Starting with the line that contains "middle tip: (279, 301)" and stopping after the line that contains "pinky tip: (228, 416)", copy the entries below exactly. Include nothing else.

| Records supplied |
╭──

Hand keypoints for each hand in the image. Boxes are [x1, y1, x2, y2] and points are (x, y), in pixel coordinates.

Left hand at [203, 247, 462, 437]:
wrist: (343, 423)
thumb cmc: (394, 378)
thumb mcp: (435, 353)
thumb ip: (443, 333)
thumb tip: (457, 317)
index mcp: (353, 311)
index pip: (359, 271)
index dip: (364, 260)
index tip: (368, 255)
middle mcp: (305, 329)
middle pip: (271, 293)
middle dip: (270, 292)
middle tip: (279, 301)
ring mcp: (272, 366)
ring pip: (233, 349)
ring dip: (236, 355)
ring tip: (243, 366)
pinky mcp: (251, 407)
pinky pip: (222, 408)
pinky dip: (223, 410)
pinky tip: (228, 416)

╰──
╭──

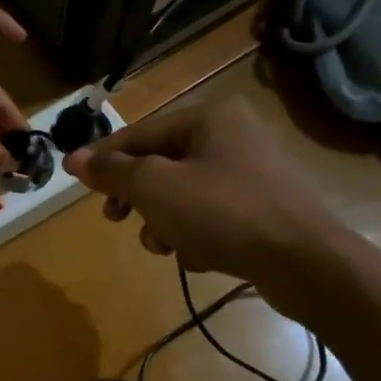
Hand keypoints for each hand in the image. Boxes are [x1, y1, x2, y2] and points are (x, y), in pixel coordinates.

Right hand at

╰──

| Expected answer |
middle tip: (279, 301)
ring mcp: (272, 366)
ring pip: (233, 349)
ring dip: (236, 355)
ring tip: (243, 366)
pinky mcp: (251, 407)
pinky pip: (222, 408)
pinky dip: (223, 410)
pinky tip: (228, 416)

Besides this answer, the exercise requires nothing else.